Si el maestro Antonio Burgos, cuando entonces, reivindicaba el andalucismo cultural afirmando que esta tierra andaba tan sobrada de elementos diferenciales que se los prestaba al resto de España, hoy podemos lamentar la lampante “madrileñización” de la vida nacional, singularmente de la política nacional.

El meteorito Alvise Pérez, vislumbrado a través del telescopio de los más sagaces encuestadores, impactó en las instituciones europeas ahondando en el socavón de extravagancia que en su día horadaron Ruiz Mateos, Jesús Gil y el mismísimo Pablo Iglesias, del que no se distancia tanto como parece.

La biografía del europarlamentario revela que es sevillano, de acuerdo, pero su argumentario de brocha gorda e inconsistencia intelectual lo convierten en ejemplo acabado de matonismo mesetario, que es lo que pega hoy en los medios de comunicación y su excrecencia posmoderna, las redes sociales.

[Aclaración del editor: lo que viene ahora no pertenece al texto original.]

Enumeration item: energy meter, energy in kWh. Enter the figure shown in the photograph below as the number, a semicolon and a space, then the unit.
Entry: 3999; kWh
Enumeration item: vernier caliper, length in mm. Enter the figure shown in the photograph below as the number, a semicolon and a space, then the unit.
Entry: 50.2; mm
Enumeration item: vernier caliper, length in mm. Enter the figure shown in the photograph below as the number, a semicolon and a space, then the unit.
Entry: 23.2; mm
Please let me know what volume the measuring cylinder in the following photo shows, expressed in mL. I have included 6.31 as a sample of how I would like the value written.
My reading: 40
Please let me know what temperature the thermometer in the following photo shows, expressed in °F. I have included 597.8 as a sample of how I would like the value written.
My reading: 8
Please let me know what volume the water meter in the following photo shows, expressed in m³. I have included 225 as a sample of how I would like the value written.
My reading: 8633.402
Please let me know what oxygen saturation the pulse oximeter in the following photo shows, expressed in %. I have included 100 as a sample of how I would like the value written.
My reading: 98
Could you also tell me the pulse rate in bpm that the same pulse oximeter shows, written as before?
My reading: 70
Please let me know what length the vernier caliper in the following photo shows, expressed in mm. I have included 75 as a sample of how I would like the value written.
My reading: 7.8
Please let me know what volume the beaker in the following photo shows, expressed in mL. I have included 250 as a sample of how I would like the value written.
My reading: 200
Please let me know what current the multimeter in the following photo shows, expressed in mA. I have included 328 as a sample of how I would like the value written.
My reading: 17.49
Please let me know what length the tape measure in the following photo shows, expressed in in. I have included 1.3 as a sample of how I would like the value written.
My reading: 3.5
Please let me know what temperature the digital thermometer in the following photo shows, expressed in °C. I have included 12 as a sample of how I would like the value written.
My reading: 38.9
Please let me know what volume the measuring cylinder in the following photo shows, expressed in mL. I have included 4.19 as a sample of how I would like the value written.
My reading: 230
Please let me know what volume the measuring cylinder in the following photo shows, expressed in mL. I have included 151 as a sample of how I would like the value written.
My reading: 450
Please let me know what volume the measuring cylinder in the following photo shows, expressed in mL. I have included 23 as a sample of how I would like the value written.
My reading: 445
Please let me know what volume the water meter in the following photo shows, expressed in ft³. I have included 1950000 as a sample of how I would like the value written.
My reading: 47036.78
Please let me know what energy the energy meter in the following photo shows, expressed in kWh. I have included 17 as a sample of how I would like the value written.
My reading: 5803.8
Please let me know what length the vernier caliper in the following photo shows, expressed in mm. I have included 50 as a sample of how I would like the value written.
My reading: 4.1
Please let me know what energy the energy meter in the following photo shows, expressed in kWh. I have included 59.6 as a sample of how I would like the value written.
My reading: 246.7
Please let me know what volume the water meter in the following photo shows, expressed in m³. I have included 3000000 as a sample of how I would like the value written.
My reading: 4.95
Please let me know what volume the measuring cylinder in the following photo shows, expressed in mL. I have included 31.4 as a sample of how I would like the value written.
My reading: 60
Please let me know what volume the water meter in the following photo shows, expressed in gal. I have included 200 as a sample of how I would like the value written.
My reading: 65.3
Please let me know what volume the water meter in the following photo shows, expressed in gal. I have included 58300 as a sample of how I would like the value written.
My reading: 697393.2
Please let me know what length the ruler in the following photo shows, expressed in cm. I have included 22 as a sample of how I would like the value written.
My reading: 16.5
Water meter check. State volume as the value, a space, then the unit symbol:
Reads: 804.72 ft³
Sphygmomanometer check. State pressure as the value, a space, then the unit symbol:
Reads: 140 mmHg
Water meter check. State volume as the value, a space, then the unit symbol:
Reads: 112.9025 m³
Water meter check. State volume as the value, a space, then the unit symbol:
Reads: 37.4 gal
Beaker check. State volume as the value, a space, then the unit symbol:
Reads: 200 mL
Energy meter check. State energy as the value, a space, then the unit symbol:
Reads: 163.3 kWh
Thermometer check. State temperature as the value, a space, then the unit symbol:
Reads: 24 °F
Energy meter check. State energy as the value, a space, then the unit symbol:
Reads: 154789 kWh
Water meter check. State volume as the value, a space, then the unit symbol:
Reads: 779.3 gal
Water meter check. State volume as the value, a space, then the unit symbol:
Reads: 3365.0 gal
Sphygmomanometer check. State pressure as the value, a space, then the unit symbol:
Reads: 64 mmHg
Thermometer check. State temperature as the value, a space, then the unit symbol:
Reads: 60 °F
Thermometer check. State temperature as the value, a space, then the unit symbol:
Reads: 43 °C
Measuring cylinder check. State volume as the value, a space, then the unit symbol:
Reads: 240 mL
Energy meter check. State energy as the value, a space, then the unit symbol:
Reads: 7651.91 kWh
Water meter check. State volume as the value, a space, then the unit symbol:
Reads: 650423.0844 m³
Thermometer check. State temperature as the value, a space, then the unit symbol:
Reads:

Otra ilustre paisana, Marisú Montero, dignificó esta semana la vicepresidencia del Gobierno en la sede de la soberanía nacional con un surtido de muecas vitivinícolas dedicadas a la oposición, más el corolario de un “¡cabrón!” bien legible que salió de sus labios, más vomitado que dicho.

Los meridionales, excuso decirlo, nos insultamos con más fineza. «Parece Carlos II vestido de Mariquita Pérez», deslizó el malévolo Alfonso Guerra sobre Soledad Becerril, que no era cualquiera, sino la primera mujer ministra tras la instauración de la democracia. Claro que si uno no sabe quién fue el rey hechizado o lo confunde con una marca de brandy… Ni siquiera los nacidos en el Sur, o sea, tienen hoy por lengua un estilete florentino.

Madrid, con sus bares de gallinejas y vino peleón, ha impuesto en toda España sus modos navajeros, su chulería de mentón alzado y escupitajo por el colmillo.